> **About this exercise**: Within the material below, locate the line with "Email email@healyconsultants.com" and the line with "1,550 | 1,550 |", then return those two lines and all lines between them, exactly as written.
___ Data shown ___
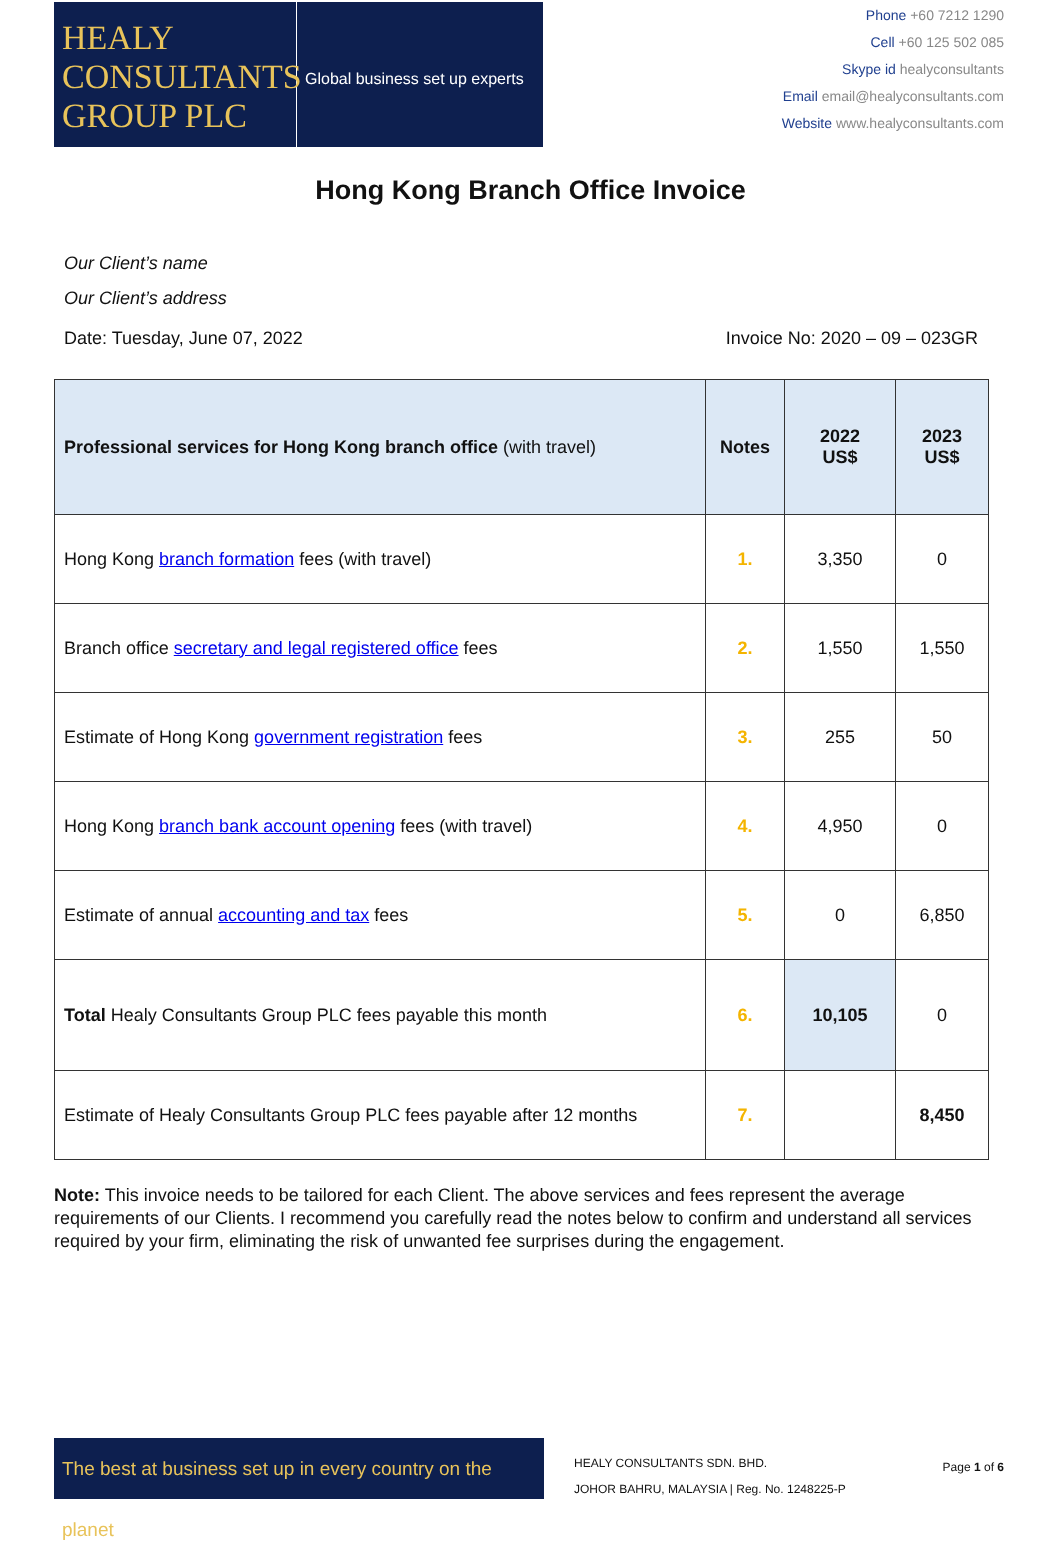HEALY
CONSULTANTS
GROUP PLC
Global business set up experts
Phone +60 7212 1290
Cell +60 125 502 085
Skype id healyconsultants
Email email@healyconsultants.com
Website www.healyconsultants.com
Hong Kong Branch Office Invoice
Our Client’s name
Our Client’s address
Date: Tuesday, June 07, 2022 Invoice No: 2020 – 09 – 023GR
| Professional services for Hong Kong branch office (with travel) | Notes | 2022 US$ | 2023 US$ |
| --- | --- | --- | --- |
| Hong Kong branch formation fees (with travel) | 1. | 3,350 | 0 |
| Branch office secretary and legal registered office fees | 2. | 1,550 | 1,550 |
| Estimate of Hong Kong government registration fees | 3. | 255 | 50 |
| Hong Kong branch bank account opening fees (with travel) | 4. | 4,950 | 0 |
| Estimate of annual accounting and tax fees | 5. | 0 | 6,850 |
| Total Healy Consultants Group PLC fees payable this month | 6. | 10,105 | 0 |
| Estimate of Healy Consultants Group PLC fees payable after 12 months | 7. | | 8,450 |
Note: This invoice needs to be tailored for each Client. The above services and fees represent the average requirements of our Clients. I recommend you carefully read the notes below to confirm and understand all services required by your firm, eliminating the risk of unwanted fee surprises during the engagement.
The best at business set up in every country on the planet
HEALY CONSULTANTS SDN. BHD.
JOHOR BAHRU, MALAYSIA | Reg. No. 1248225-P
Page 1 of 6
___
> **Answer**:
Email email@healyconsultants.com
Website www.healyconsultants.com
Hong Kong Branch Office Invoice
Our Client’s name
Our Client’s address
Date: Tuesday, June 07, 2022 Invoice No: 2020 – 09 – 023GR
| Professional services for Hong Kong branch office (with travel) | Notes | 2022 US$ | 2023 US$ |
| --- | --- | --- | --- |
| Hong Kong branch formation fees (with travel) | 1. | 3,350 | 0 |
| Branch office secretary and legal registered office fees | 2. | 1,550 | 1,550 |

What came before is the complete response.